Source records:

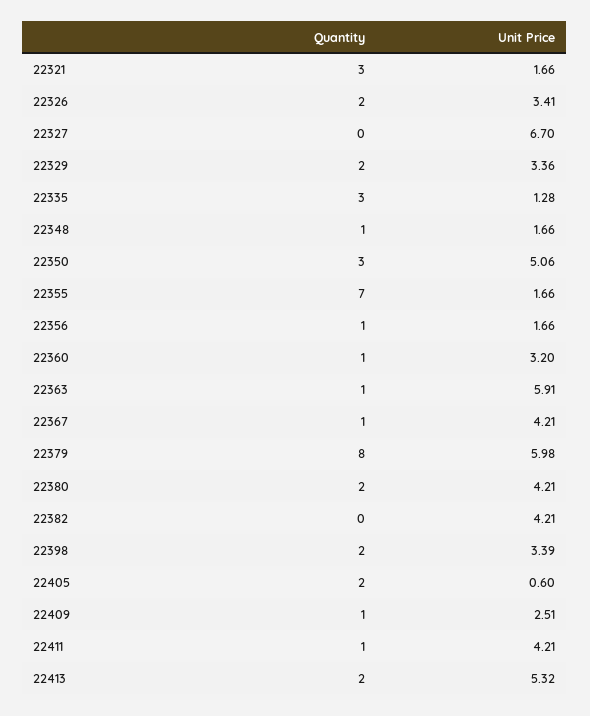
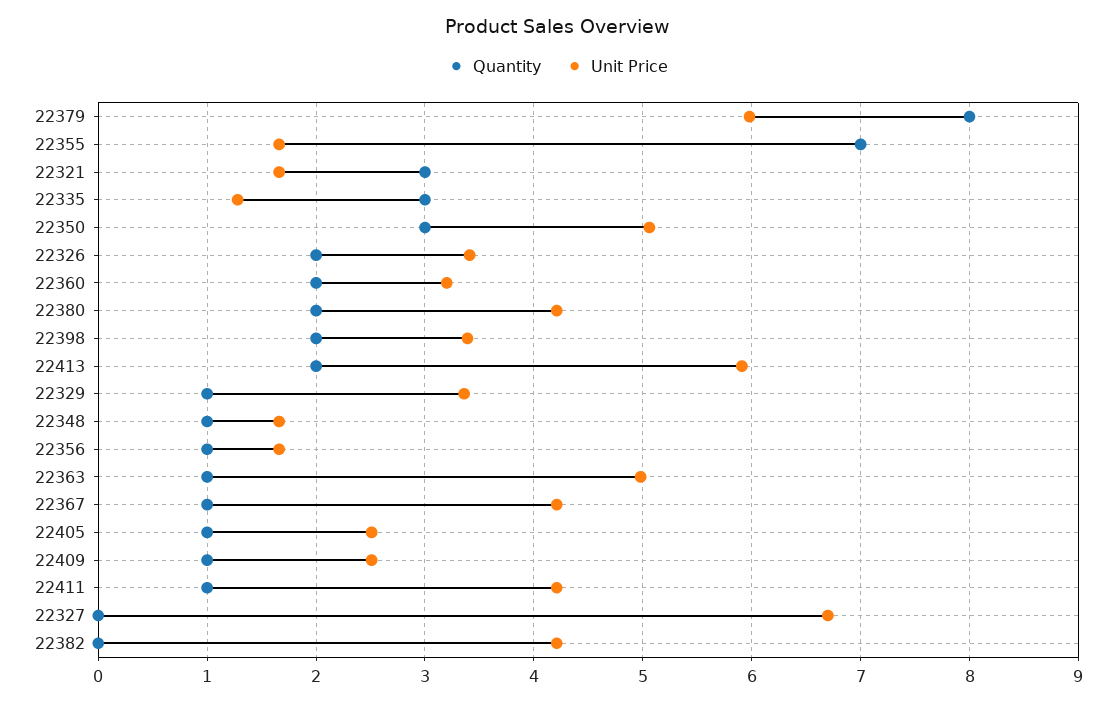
  {
    "Quantity": {
      "22321": 3,
      "22326": 2,
      "22327": 0,
-     "22329": 2,
+     "22329": 1,
      "22335": 3,
      "22348": 1,
      "22350": 3,
      "22355": 7,
      "22356": 1,
-     "22360": 1,
+     "22360": 2,
      "22363": 1,
      "22367": 1,
      "22379": 8,
      "22380": 2,
      "22382": 0,
      "22398": 2,
-     "22405": 2,
+     "22405": 1,
      "22409": 1,
      "22411": 1,
      "22413": 2
    },
    "Unit Price": {
      "22321": 1.66,
      "22326": 3.41,
      "22327": 6.7,
      "22329": 3.36,
      "22335": 1.28,
      "22348": 1.66,
      "22350": 5.06,
      "22355": 1.66,
      "22356": 1.66,
      "22360": 3.2,
-     "22363": 5.91,
+     "22363": 5,
      "22367": 4.21,
      "22379": 5.98,
      "22380": 4.21,
      "22382": 4.21,
      "22398": 3.39,
-     "22405": 0.6,
+     "22405": 2.5,
      "22409": 2.51,
      "22411": 4.21,
-     "22413": 5.32
+     "22413": 5.9
    }
  }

EXERCISE –
Copy each entry exactly as written. Pictures do not belong in the copy.

THE COMPLETED TASK –
  {
    "Quantity": {
      "22321": 3,
      "22326": 2,
      "22327": 0,
-     "22329": 2,
+     "22329": 1,
      "22335": 3,
      "22348": 1,
      "22350": 3,
      "22355": 7,
      "22356": 1,
-     "22360": 1,
+     "22360": 2,
      "22363": 1,
      "22367": 1,
      "22379": 8,
      "22380": 2,
      "22382": 0,
      "22398": 2,
-     "22405": 2,
+     "22405": 1,
      "22409": 1,
      "22411": 1,
      "22413": 2
    },
    "Unit Price": {
      "22321": 1.66,
      "22326": 3.41,
      "22327": 6.7,
      "22329": 3.36,
      "22335": 1.28,
      "22348": 1.66,
      "22350": 5.06,
      "22355": 1.66,
      "22356": 1.66,
      "22360": 3.2,
-     "22363": 5.91,
+     "22363": 5,
      "22367": 4.21,
      "22379": 5.98,
      "22380": 4.21,
      "22382": 4.21,
      "22398": 3.39,
-     "22405": 0.6,
+     "22405": 2.5,
      "22409": 2.51,
      "22411": 4.21,
-     "22413": 5.32
+     "22413": 5.9
    }
  }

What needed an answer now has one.